### [What you will do]
Please pick up the review of the Peace Corps memoir Padre! below and carry it on from its final sentence.

--- Text segment ---

Raven Moore's Blog, page 14
August 5, 2014
Are you ready?
Are you ready? Alberto Martos will be known for many great things that are a bi-product of his films. Watch one. Pun intended.
July 6, 2014
Peace Corps Worldwide’s Review of Raven Moore’s Padre!
Review of Raven Moore’s (Cote d’Ivoire 2000-02) Padre!
Permission to repost from Peace Corps Worldwide site under Peace Corps Writers section.
Posted by John Coyne on Sunday, July 6th 2014
Padre!: A Place Whose Rules Rearrange Your Own
By Raven Moore (Cote d’Ivoire 2000-02)
Books by Raven, $19.99 (paper); $9.99 (Kindle)
338 pages
2013
Reviewed by Deidre Swesnik (Mali 1996-98)
“The Ivoirien children who you see me living with on the cover of this book are poor, but poverty is not a permanent condition, nor does it have a recognizable face. Color was and is not often the reason for our mistreatment of one another. The Egyptians, the Moors, the Mongolians, the Romans, the Jews, the British, the Ottomans, the Dutch, the Americans, the Mandinka, the Mayans, and more; the list of conquerors is as diverse as those conquered. Ivoiriens in the Ivory Coast – La Cote d’Ivoire as it is called in West Africa – have it badly, but I’m not here to make you feel sorry for Ivoiriens. Feel sorry for me that it took me so long to figure out why I came here in the first place.”
So begins (well, it’s on page two) Raven Moore’s book about her Peace Corps experience in the Ivory Coast. This paragraph is a great window into what the whole book is about. Some is about race, some is about the conditions in the Ivory Coast, but most is her personal impressions of what is going on and what is happening to her along the way.
Moore does a lot of soul-searching in this book, much of it hilarious. She is “Black” in America but she is usually not seen as “black” in the Ivory Coast. In fact, she is often called “La Blanche,” the white woman, by Ivoiriens. This is a bit of a shock to someone who has come to Africa hoping to find a connection, only to feel like an outsider. (In a funny and ironic twist, even when she meets Ivoiriens who are as light-skinned as she or even lighter, Moore is still referred to as the white woman.)
In some ways, Moore goes through what many of us probably have, thinking we were going to be somewhere familiar or somewhere we viewed as home, only to feel like an outsider. In other ways, her experience is a funny, touching, honest portrayal of race in Africa and in America, and one person’s investigation into what race really means. She investigates race as a construct but also as an identity. She draws connections between Ivoiriens and African Americans, recognizing idioms, expressions, and even sometimes cultural similarities. At other times she sees major differences, and sometimes just settles in and observes.
While we all as Peace Corps Volunteers are part of a cadre of other PCVs, we ultimately have individual experiences and have to figure out a lot of things for ourselves. Moore goes through a few months’ training at the beginning of the book, but soon understands that she has a lot more to learn about the Ivory Coast and her village. Latrines, bucket baths, and no electricity may be the biggest shocks to the system upon arrival, but they soon pale in comparison to understanding a whole new culture and figuring out her role in it.
Moore is supposed to be a health volunteer educating her community about AIDS. How do you talk such an intimate topic when you barely speak the language? Not to mention the fact that you are supposed to talk about sex and how to put on a condom with people you are just meeting? Who could be expected to do that?

--- Dataset excerpts ---

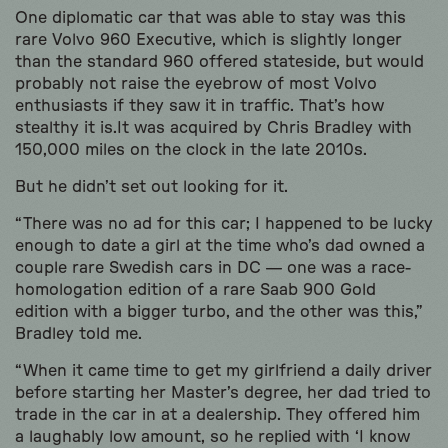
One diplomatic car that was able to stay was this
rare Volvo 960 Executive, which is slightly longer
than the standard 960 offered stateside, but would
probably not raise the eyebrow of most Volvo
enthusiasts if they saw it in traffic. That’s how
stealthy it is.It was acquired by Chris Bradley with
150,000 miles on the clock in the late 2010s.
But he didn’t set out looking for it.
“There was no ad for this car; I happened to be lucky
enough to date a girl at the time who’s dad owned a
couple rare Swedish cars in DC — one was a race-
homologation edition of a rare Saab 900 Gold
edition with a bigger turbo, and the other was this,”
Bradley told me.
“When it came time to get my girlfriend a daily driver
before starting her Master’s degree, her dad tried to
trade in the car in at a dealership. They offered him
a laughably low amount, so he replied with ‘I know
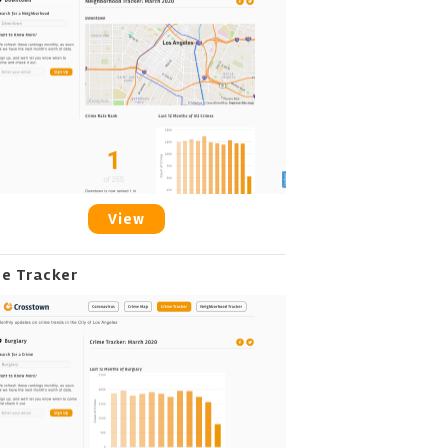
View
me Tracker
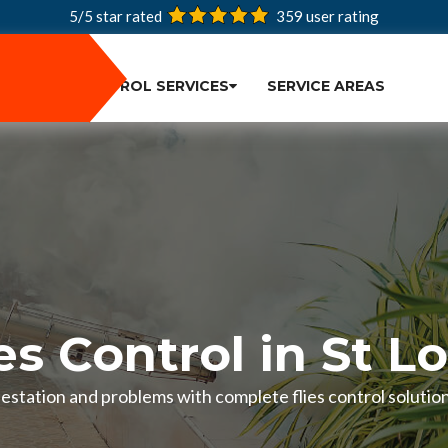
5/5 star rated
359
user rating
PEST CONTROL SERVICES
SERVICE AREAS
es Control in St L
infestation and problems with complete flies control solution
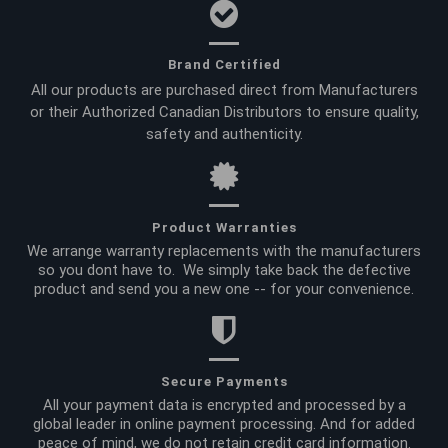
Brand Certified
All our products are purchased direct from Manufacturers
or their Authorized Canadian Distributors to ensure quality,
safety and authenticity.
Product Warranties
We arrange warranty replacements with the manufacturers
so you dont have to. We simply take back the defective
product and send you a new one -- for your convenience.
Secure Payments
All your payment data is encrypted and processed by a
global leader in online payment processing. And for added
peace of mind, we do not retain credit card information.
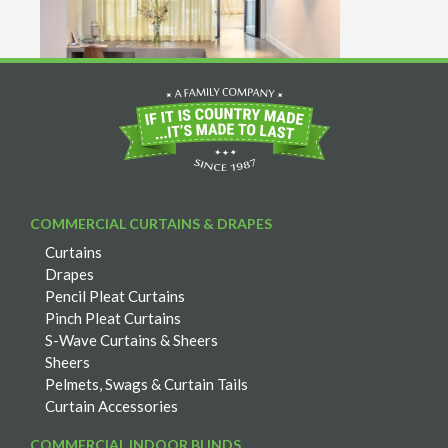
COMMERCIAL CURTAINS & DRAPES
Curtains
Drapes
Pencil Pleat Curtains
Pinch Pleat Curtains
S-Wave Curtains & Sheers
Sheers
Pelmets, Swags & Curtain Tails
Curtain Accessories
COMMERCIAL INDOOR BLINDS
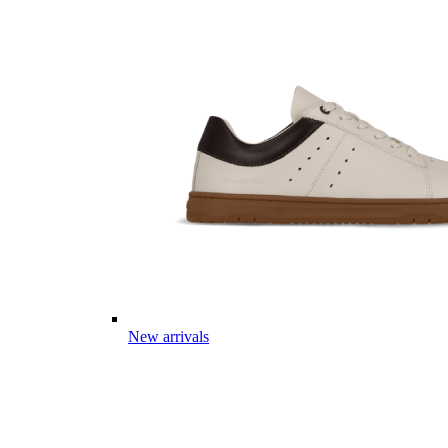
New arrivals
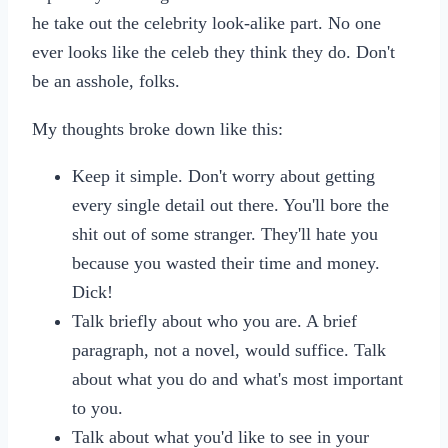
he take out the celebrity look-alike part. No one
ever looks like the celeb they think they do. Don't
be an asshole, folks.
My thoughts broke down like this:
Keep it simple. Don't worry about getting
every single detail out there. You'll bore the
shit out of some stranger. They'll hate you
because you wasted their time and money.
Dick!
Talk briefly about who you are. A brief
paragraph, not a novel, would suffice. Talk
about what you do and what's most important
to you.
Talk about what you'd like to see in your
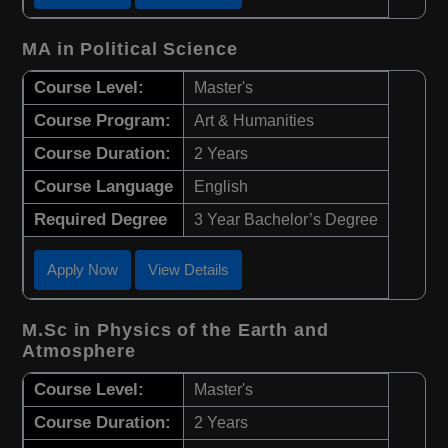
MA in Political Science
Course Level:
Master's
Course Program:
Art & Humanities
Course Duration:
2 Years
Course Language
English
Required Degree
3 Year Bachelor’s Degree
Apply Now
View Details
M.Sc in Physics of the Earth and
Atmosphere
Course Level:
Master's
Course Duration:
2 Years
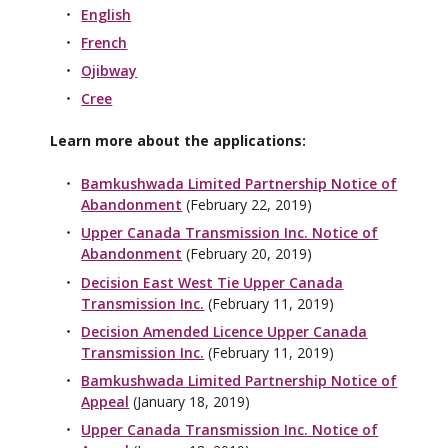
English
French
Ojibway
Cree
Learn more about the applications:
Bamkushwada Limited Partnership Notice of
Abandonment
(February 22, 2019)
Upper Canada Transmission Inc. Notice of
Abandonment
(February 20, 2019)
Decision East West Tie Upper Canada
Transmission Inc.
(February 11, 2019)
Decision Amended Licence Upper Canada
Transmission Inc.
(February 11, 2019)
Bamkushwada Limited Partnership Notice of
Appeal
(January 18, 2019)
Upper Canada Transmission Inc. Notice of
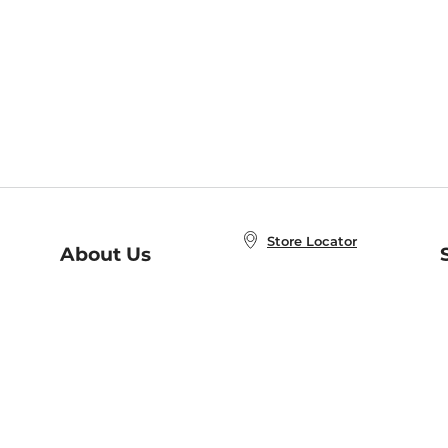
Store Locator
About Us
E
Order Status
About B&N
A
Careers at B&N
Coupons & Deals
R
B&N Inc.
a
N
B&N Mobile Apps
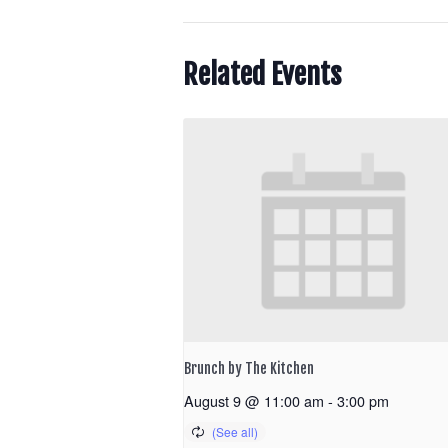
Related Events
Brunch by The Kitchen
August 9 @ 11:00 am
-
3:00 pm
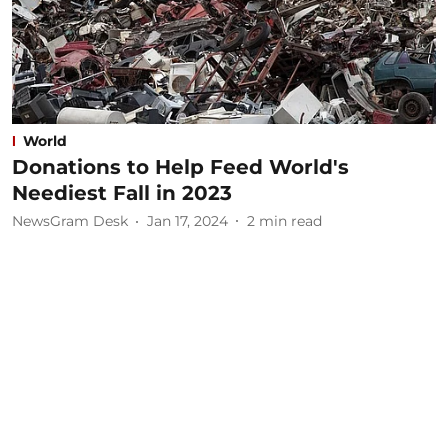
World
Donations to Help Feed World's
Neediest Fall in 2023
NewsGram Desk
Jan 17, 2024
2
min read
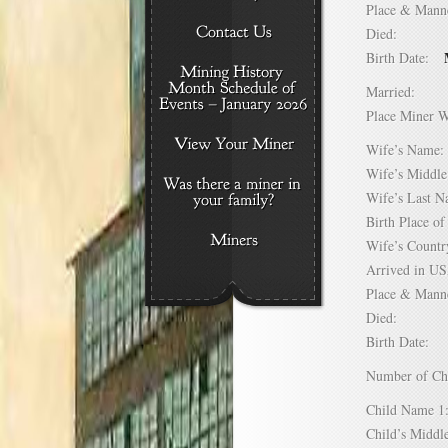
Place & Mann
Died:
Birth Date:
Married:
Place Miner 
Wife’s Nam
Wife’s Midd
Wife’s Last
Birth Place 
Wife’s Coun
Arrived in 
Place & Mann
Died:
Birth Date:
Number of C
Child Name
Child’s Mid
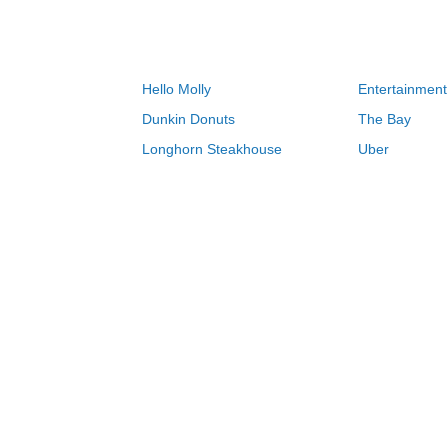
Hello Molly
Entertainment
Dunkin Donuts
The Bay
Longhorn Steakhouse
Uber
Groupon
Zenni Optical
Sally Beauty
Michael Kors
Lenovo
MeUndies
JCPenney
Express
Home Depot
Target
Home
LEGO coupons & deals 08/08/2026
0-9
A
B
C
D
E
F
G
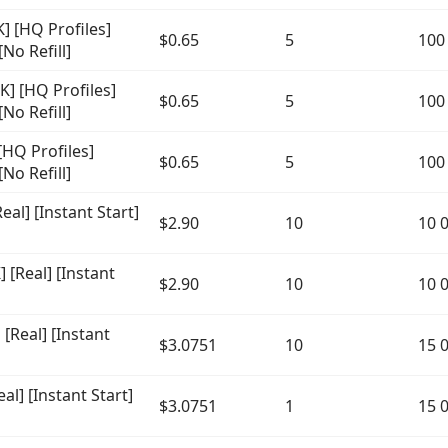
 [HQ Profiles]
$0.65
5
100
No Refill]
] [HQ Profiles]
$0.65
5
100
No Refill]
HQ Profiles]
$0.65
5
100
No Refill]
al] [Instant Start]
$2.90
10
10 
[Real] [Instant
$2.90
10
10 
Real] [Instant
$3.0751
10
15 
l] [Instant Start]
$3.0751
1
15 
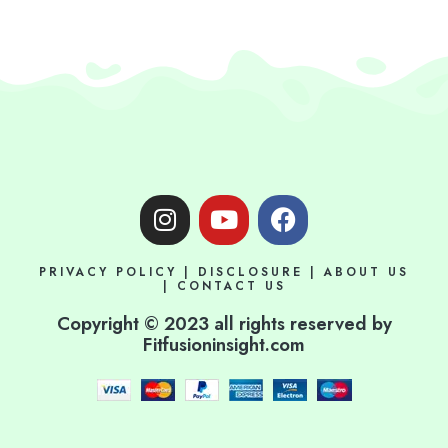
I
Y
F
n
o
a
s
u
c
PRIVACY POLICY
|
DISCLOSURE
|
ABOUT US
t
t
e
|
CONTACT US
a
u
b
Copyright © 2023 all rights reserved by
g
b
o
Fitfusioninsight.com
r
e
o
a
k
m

---

### [Task answer]
Moore does a great job of telling her story in chronological order and not giving away ahead of time some of the crazy things that happen to her, like encounters with snakes and her creepy assigned supervisor. We walk with Moore through her experience, putting together the pieces of the puzzle as they come. We start to see the whole picture slowly but holes remain – like when she doesn’t find out until late in her service that there was actually another volunteer there before she was and the strange things that volunteer supposedly did. She even finds out a major component of how her village politics work on her last day in town.
It seems to me that the two years of Peace Corps are like growing up. You start out stumbling around and talking like a baby. By month six, you are like a snobby adolescent who thinks she knows everything, feels like no one understands her, and is SO ready to go home. By the first year, you are like a twenty-something – slightly cocky but productive and feeling like you have it figured out but really want to make a difference. By the end of two years, you grow up and realize how little you actually knew all along.
Moore takes us through her personal journey and seems to think she has it all figured out by the end of the book. Maybe it’s that she has come to terms with the fact that there are things she doesn’t understand and probably never will. And maybe that’s ok too. She built some wonderful relationships during her service, but unfortunately many of them are drawn into question by the end for one reason or another.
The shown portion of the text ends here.